這個李沛霖、李沛霆,想必是李某的家族成員,受牽連被發配到瓊州,在過海峽的時候,遇到風浪,才淪為海難者的吧?!
守漢心中暗自思忖著。
老實講,對于明末的這些文人,言官之類的家伙,李守漢一點好印象也欠奉,但是,眼前的這兩個人卻是能夠讓他了解到明朝政府核心的一些內幕。
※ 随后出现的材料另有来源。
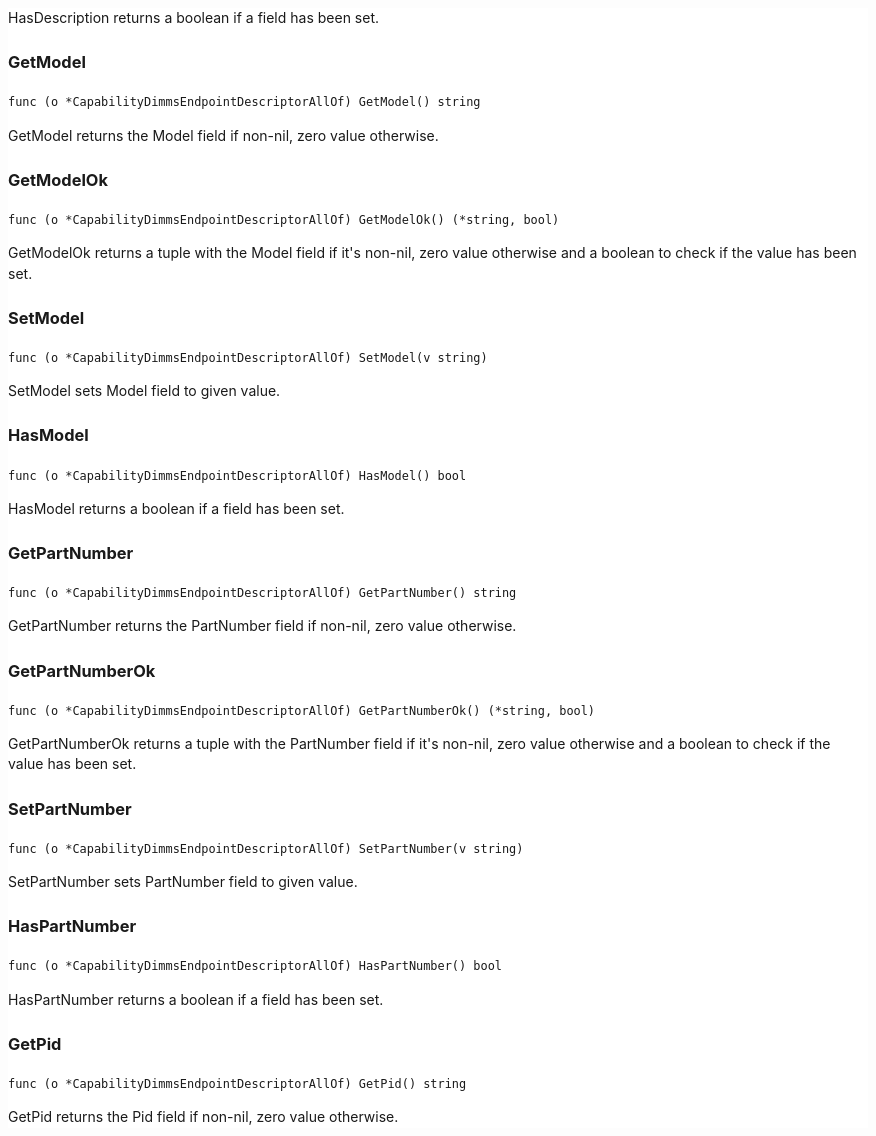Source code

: HasDescription returns a boolean if a field has been set.

### GetModel

`func (o *CapabilityDimmsEndpointDescriptorAllOf) GetModel() string`

GetModel returns the Model field if non-nil, zero value otherwise.

### GetModelOk

`func (o *CapabilityDimmsEndpointDescriptorAllOf) GetModelOk() (*string, bool)`

GetModelOk returns a tuple with the Model field if it's non-nil, zero value otherwise
and a boolean to check if the value has been set.

### SetModel

`func (o *CapabilityDimmsEndpointDescriptorAllOf) SetModel(v string)`

SetModel sets Model field to given value.

### HasModel

`func (o *CapabilityDimmsEndpointDescriptorAllOf) HasModel() bool`

HasModel returns a boolean if a field has been set.

### GetPartNumber

`func (o *CapabilityDimmsEndpointDescriptorAllOf) GetPartNumber() string`

GetPartNumber returns the PartNumber field if non-nil, zero value otherwise.

### GetPartNumberOk

`func (o *CapabilityDimmsEndpointDescriptorAllOf) GetPartNumberOk() (*string, bool)`

GetPartNumberOk returns a tuple with the PartNumber field if it's non-nil, zero value otherwise
and a boolean to check if the value has been set.

### SetPartNumber

`func (o *CapabilityDimmsEndpointDescriptorAllOf) SetPartNumber(v string)`

SetPartNumber sets PartNumber field to given value.

### HasPartNumber

`func (o *CapabilityDimmsEndpointDescriptorAllOf) HasPartNumber() bool`

HasPartNumber returns a boolean if a field has been set.

### GetPid

`func (o *CapabilityDimmsEndpointDescriptorAllOf) GetPid() string`

GetPid returns the Pid field if non-nil, zero value otherwise.
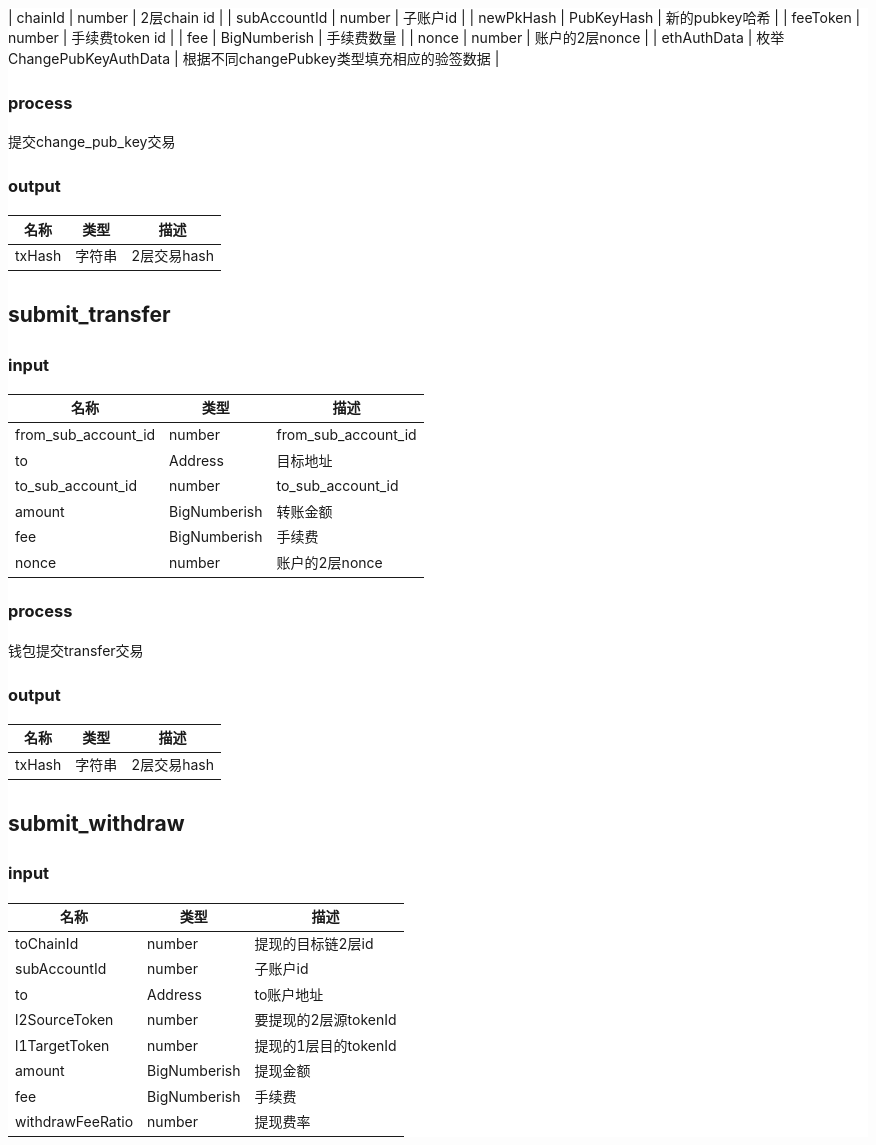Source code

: | chainId  | number | 2层chain id |
| subAccountId  | number | 子账户id |
| newPkHash  | PubKeyHash | 新的pubkey哈希 |
| feeToken  | number | 手续费token id |
| fee  | BigNumberish | 手续费数量 |
| nonce  | number | 账户的2层nonce |
| ethAuthData  | 枚举ChangePubKeyAuthData | 根据不同changePubkey类型填充相应的验签数据 |
### process
提交change_pub_key交易
### output
|  名称   | 类型  | 描述 |
|  ----  | ----  | --- |
| txHash  | 字符串 | 2层交易hash |
## submit_transfer
### input
|  名称   | 类型  | 描述 |
|  ----  | ----  | --- |
| from_sub_account_id  | number | from_sub_account_id |
| to  | Address | 目标地址 |
| to_sub_account_id  | number | to_sub_account_id |
| amount  | BigNumberish |  转账金额 |
| fee  | BigNumberish | 手续费 |
| nonce  | number | 账户的2层nonce |
### process
钱包提交transfer交易
### output
|  名称   | 类型  | 描述 |
|  ----  | ----  | --- |
| txHash  | 字符串 | 2层交易hash |
## submit_withdraw
### input
|  名称   | 类型  | 描述 |
|  ----  | ----  | --- |
| toChainId  | number | 提现的目标链2层id |
| subAccountId  | number | 子账户id |
| to  | Address | to账户地址 |
| l2SourceToken  | number | 要提现的2层源tokenId |
| l1TargetToken  | number | 提现的1层目的tokenId |
| amount  | BigNumberish | 提现金额 |
| fee  | BigNumberish | 手续费 |
| withdrawFeeRatio  | number | 提现费率 |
「讓王先生過來,給這些人看看,能救活的一定能夠要救!還有,這個,」守漢指了指躺在軟床上的李沛霖,「一定要治好他!還有,把那些錦衣衛沉到海里去!」
天啟元年正月初五。開市。
人們很不情願地從過年的情境中開始走出來,投入到新的一年的開始之中。
「想不到,本以為瓊州已是天涯海角,卻不想,天涯盡頭卻是桃源。」
扶著青竹手杖,步履有些蹣跚的李沛霖,和已經恢復了五六分元氣的李沛霆貪婪的看著街道上的人來人往。「哥哥,你小心點」說話的是一個十四五歲的女孩,肌膚若雪,目如秋水,眉目如畫,系著一件新的淡黃色裙子,一邊扶著李沛霆。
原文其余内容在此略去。